The research shows how this capital structure enabled a sharp divergence after Basel III's minimum capital requirements became binding for U.S. banks in 2015. Before 2015, excess capital—capital above all binding regulatory minimums—evolved in parallel for banks inside bank holding companies with nonbank subsidiaries and banks inside bank holding companies without them. Beginning in 2015, the two series diverged sharply: banks affiliated with nonbank subsidiaries accumulated substantially larger capital buffers, with the gap widening to 8 to 10 percentage points by 2020. At the consolidated holding company level, by contrast, no comparable divergence appeared; excess capital for bank holding companies both with and without nonbank subsidiaries declined gradually as the new requirements phased in. The report traces this pattern to equity reallocation within the firm itself, showing that parent equity investments in banks average 10 to 11 percent of bank assets over 2005 to 2024, while non-equity investments such as loans and receivables total just 1 to 2 percent.

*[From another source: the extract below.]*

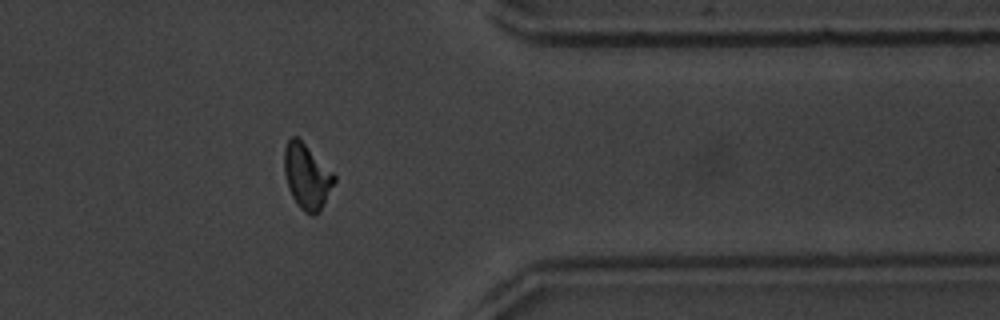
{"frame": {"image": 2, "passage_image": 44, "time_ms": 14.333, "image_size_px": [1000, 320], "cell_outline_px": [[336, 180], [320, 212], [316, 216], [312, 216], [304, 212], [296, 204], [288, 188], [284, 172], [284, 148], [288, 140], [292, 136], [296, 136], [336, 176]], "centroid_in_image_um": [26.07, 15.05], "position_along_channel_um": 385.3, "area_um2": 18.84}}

The authors say they will use historical variation in interstate banking deregulation to identify differences in organizational complexity in the next post of their three-part series, tracing how holding companies reallocated capital across subsidiaries after Basel III. Their evidence points to much of the increase in bank capital coming from the equity reservoirs inside the organization and not from outside investors. Banks became better capitalized, but the organizations that owned them did not—a pattern the authors describe as regulatory arbitrage within the firm.